Real-time soil flux measurements and calculations with CRDS + Soil Flux Processor: comparison among flux algorithms and derivation of whole system error

Wednesday, 16 December 2015
Poster Hall (Moscone South)
Karrin P. Alstad, Picarro, Inc., Santa Clara, CA, United States
Understanding chamber-based soil flux model fitting and measurement error is key to scaling soils GHG emissions and resolving the primary uncertainties in climate and management feedbacks at regional scales. One key challenge is the selection of the correct empirical model applied to soil flux rate analysis in chamber-based experiments. Another challenge is the characterization of error in the chamber measurement.

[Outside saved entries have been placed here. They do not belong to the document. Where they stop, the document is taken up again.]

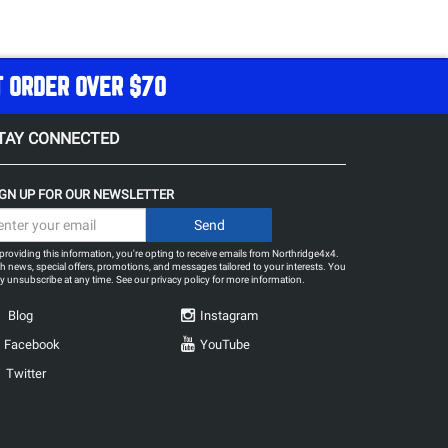
T ORDER OVER $70
TAY CONNECTED
IGN UP FOR OUR NEWSLETTER
providing this information, you're opting to receive emails from Northridge4x4.
h news, special offers, promotions, and messages tailored to your interests. You
 unsubscribe at any time. See our
privacy policy
for more information.
Blog
Instagram
Facebook
YouTube
Twitter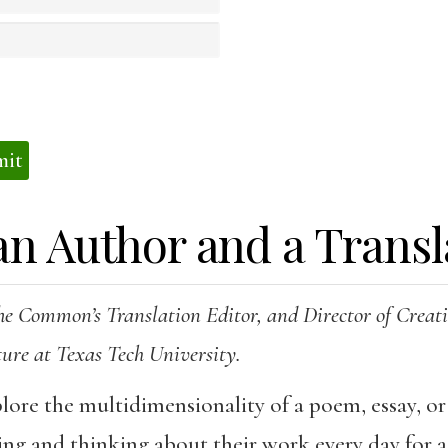
s
an Author and a Transl
he Common’s Translation Editor, and Director of Crea
ture at Texas Tech University.
plore the multidimensionality of a poem, essay, or
ing and thinking about their work every day for a 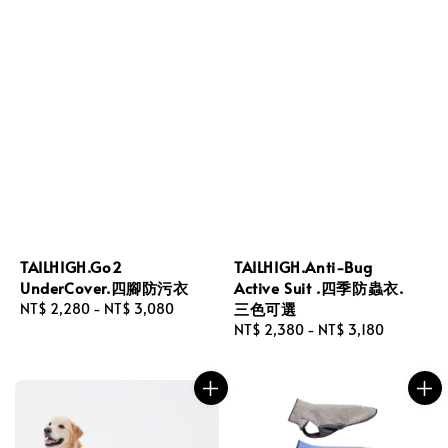
TAILHIGH.Go2
TAILHIGH.Anti-Bug
UnderCover.四腳防污衣
Active Suit .四季防蟲衣.
三色可選
Regular
NT$ 2,280
-
NT$ 3,080
price
Regular
NT$ 2,380
-
NT$ 3,180
price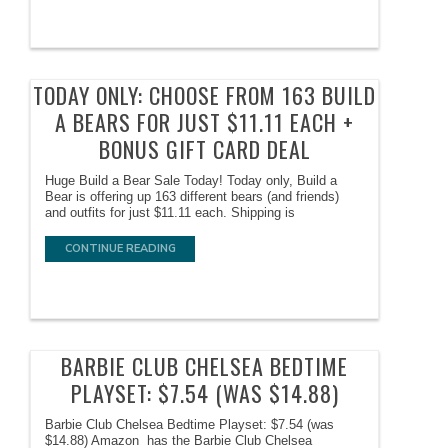
TODAY ONLY: CHOOSE FROM 163 BUILD
A BEARS FOR JUST $11.11 EACH +
BONUS GIFT CARD DEAL
Huge Build a Bear Sale Today! Today only, Build a
Bear is offering up 163 different bears (and friends)
and outfits for just $11.11 each. Shipping is
CONTINUE READING
BARBIE CLUB CHELSEA BEDTIME
PLAYSET: $7.54 (WAS $14.88)
Barbie Club Chelsea Bedtime Playset: $7.54 (was
$14.88) Amazon has the Barbie Club Chelsea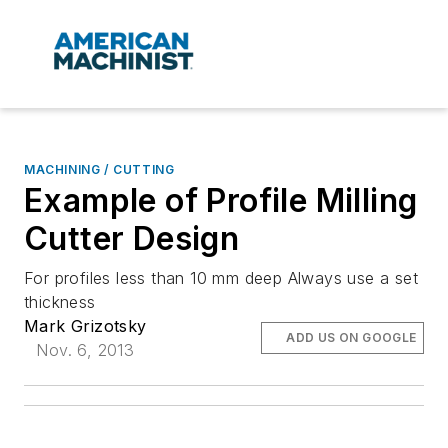
MACHINING / CUTTING
Example of Profile Milling
Cutter Design
For profiles less than 10 mm deep Always use a set
thickness
Mark Grizotsky
ADD US ON GOOGLE
Nov. 6, 2013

Traditionally, most chamber-based N2O and CH4 measurements and model derivations have used discrete sampling for GC analysis, and have been conducted using extended chamber deployment periods (DP) which are expected to result in substantial alteration of the pre-deployment flux. The development of high-precision, high-frequency CRDS analyzers has advanced the science of soil flux analysis by facilitating much shorter DP and, in theory, less chamber-induced suppression of the soil-atmosphere diffusion gradient.

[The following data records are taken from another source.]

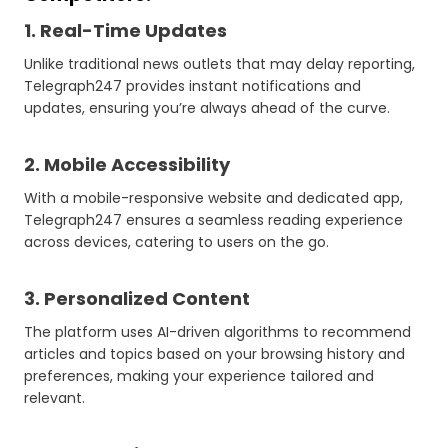
1. Real-Time Updates
Unlike traditional news outlets that may delay reporting,
Telegraph247 provides instant notifications and
updates, ensuring you’re always ahead of the curve.
2. Mobile Accessibility
With a mobile-responsive website and dedicated app,
Telegraph247 ensures a seamless reading experience
across devices, catering to users on the go.
3. Personalized Content
The platform uses AI-driven algorithms to recommend
articles and topics based on your browsing history and
preferences, making your experience tailored and
relevant.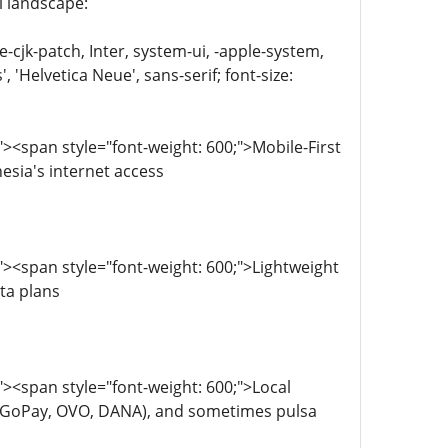
 landscape:
e-cjk-patch, Inter, system-ui, -apple-system,
'Helvetica Neue', sans-serif; font-size:
<span style="font-weight: 600;">Mobile-First
sia's internet access
><span style="font-weight: 600;">Lightweight
ta plans
><span style="font-weight: 600;">Local
s (GoPay, OVO, DANA), and sometimes pulsa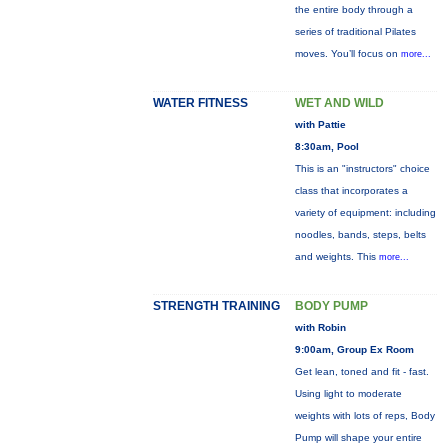
the entire body through a
series of traditional Pilates
moves. You’ll focus on
more...
WATER FITNESS
WET AND WILD
with Pattie
8:30am, Pool
This is an "instructors" choice
class that incorporates a
variety of equipment: including
noodles, bands, steps, belts
and weights. This
more...
STRENGTH TRAINING
BODY PUMP
with Robin
9:00am, Group Ex Room
Get lean, toned and fit - fast.
Using light to moderate
weights with lots of reps, Body
Pump will shape your entire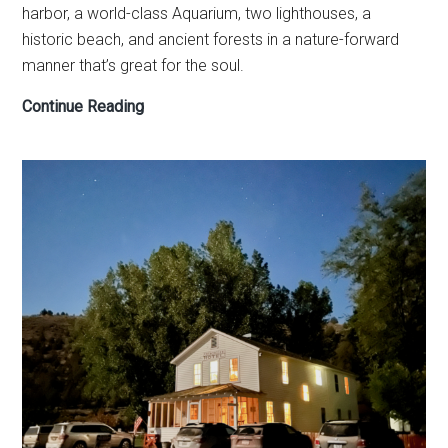
harbor, a world-class Aquarium, two lighthouses, a
historic beach, and ancient forests in a nature-forward
manner that’s great for the soul.
How
Continue Reading
to
see
Newport,
Oregon,
in
one
day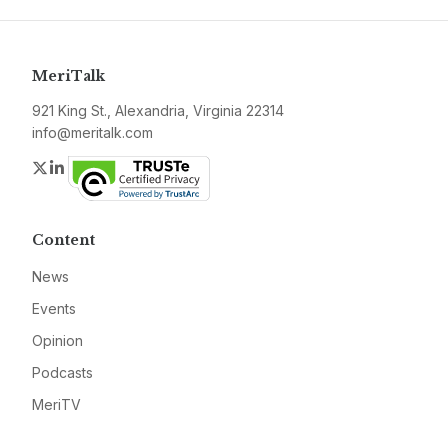
MeriTalk
921 King St., Alexandria, Virginia 22314
info@meritalk.com
Twitter
LinkedIn
Content
News
Events
Opinion
Podcasts
MeriTV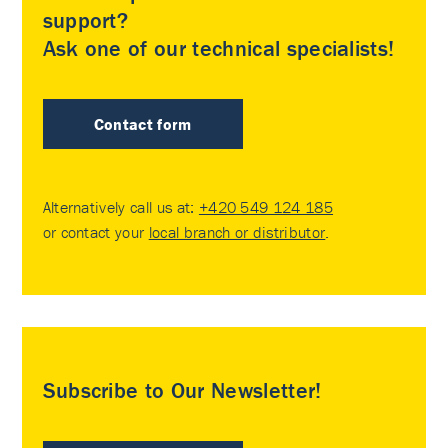
support?
Ask one of our technical specialists!
Contact form
Alternatively call us at:
+420 549 124 185
or contact your
local branch or distributor
.
Subscribe to Our Newsletter!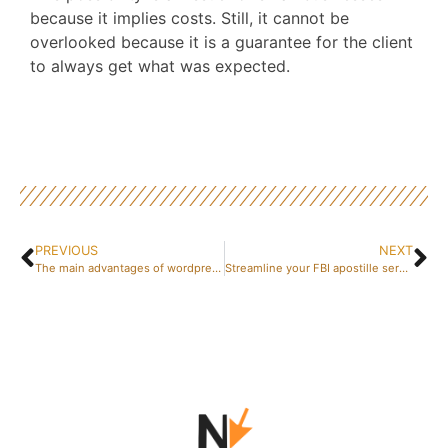
because it implies costs. Still, it cannot be
overlooked because it is a guarantee for the client
to always get what was expected.
PREVIOUS
NEXT
The main advantages of wordpress
Streamline your FBI apostille service needs with one source process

As well, a new software tool developed by Picarro (the “Soil Flux Processor” or “SFP”) links the power of Cavity Ring-Down Spectroscopy (CRDS) technology with an easy-to-use interface that features flexible sample-ID and run-schemes, and provides real-time monitoring of chamber accumulations and environmental conditions. The SFP also includes a sophisticated flux analysis interface which offers a user-defined model selection, including three predominant fit algorithms as default, and an open-code interface for user-composed algorithms. The SFP is designed to couple with the Picarro G2508 system, an analyzer which simplifies soils flux studies by simultaneously measuring primary GHG species -- N2O, CH4, CO2 and H2O.

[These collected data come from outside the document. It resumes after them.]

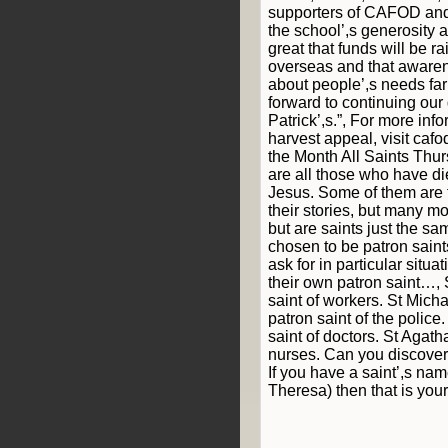
supporters of CAFOD and
the school’,s generosity a
great that funds will be r
overseas and that awaren
about people’,s needs far
forward to continuing our 
Patrick’,s.”, For more in
harvest appeal, visit cafo
the Month All Saints Thu
are all those who have di
Jesus. Some of them ar
their stories, but many m
but are saints just the s
chosen to be patron sain
ask for in particular situ
their own patron saint…, 
saint of workers. St Micha
patron saint of the police.
saint of doctors. St Agatha
nurses. Can you discover
If you have a saint’,s na
Theresa) then that is your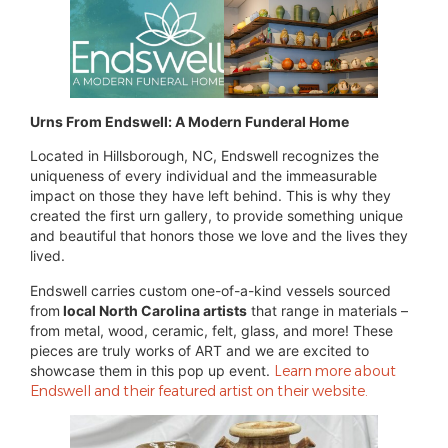
Urns From Endswell: A Modern Funderal Home
Located in Hillsborough, NC, Endswell recognizes the
uniqueness of every individual and the immeasurable
impact on those they have left behind. This is why they
created the first urn gallery, to provide something unique
and beautiful that honors those we love and the lives they
lived.
Endswell carries custom one-of-a-kind vessels sourced
from
local North Carolina artists
that range in materials –
from metal, wood, ceramic, felt, glass, and more! These
pieces are truly works of ART and we are excited to
showcase them in this pop up event.
Learn more about
Endswell and their featured artist on their website.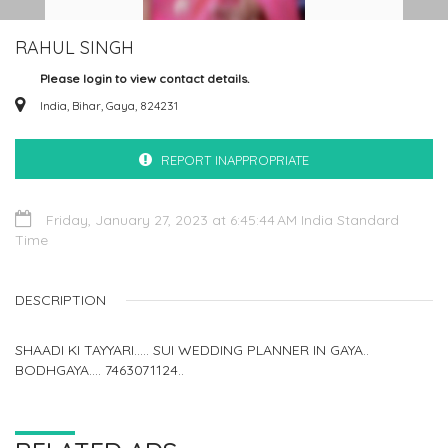
RAHUL SINGH
Please login to view contact details.
India, Bihar, Gaya, 824231
REPORT INAPPROPRIATE
Friday, January 27, 2023 at 6:45:44 AM India Standard
Time
DESCRIPTION
SHAADI KI TAYYARI..... SUI WEDDING PLANNER IN GAYA..
BODHGAYA.... 7463071124..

In this study, Picarro partners with the ARS USDA Soil & Water Management Research Unit (R. Venterea, St. Paul), to examine the degree to which the high-precision, high-frequency Picarro analyzer allows for much shorter DPs periods in chamber-based flux analysis, and, in theory, less chamber-induced suppression of the soil-atmosphere diffusion gradient. This study presents an initial review of the most accurate and precise flux-calculation scheme that are suitable for shorter deployment periods. This study also presents the unique derivation of whole-system chamber measurement error available in the SFP.